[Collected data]
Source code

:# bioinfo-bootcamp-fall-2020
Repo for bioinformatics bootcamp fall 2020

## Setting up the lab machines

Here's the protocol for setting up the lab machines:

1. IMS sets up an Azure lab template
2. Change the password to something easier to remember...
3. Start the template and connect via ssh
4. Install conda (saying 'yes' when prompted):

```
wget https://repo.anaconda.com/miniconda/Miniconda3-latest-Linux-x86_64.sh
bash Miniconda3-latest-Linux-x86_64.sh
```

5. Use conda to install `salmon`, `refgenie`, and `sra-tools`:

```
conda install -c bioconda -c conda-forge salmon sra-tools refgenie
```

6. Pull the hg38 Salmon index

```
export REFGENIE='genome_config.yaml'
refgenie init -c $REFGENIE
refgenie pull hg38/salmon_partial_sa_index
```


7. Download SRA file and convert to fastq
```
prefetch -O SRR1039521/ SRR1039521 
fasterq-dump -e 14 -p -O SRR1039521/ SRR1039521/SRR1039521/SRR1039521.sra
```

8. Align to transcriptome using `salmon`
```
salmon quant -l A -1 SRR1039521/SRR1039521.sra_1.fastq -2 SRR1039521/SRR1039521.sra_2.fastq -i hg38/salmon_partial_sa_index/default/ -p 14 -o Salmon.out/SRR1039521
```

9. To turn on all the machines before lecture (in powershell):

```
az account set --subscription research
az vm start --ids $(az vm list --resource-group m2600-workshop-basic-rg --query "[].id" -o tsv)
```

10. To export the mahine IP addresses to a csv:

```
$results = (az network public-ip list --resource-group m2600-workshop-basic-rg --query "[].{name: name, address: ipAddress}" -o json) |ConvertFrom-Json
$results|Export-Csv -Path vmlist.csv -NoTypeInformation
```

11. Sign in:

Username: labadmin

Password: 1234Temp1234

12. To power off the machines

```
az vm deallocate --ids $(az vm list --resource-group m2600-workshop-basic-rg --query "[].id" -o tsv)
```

---

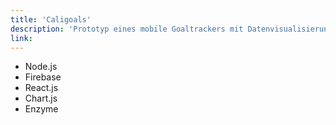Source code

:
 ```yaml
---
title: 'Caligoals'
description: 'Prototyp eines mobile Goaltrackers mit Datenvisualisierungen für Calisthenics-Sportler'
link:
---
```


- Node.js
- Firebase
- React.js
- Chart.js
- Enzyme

--

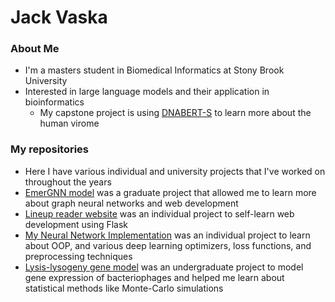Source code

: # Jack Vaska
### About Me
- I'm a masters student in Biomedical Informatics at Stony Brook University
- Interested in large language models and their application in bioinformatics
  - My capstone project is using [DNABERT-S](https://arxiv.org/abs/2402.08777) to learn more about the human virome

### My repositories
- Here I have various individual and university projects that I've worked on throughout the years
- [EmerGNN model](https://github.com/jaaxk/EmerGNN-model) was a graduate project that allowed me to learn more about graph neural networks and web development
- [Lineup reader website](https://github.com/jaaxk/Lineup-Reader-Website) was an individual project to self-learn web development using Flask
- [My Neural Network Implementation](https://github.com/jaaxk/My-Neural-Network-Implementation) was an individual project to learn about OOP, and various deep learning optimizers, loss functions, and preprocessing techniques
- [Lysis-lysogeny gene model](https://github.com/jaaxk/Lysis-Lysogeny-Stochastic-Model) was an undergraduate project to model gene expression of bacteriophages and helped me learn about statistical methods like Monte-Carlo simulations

### TASK DETAILS
Which lines above carry the string "Here"? Copy those lines.

### ANSWER BOX
Here's the protocol for setting up the lab machines:
- Here I have various individual and university projects that I've worked on throughout the years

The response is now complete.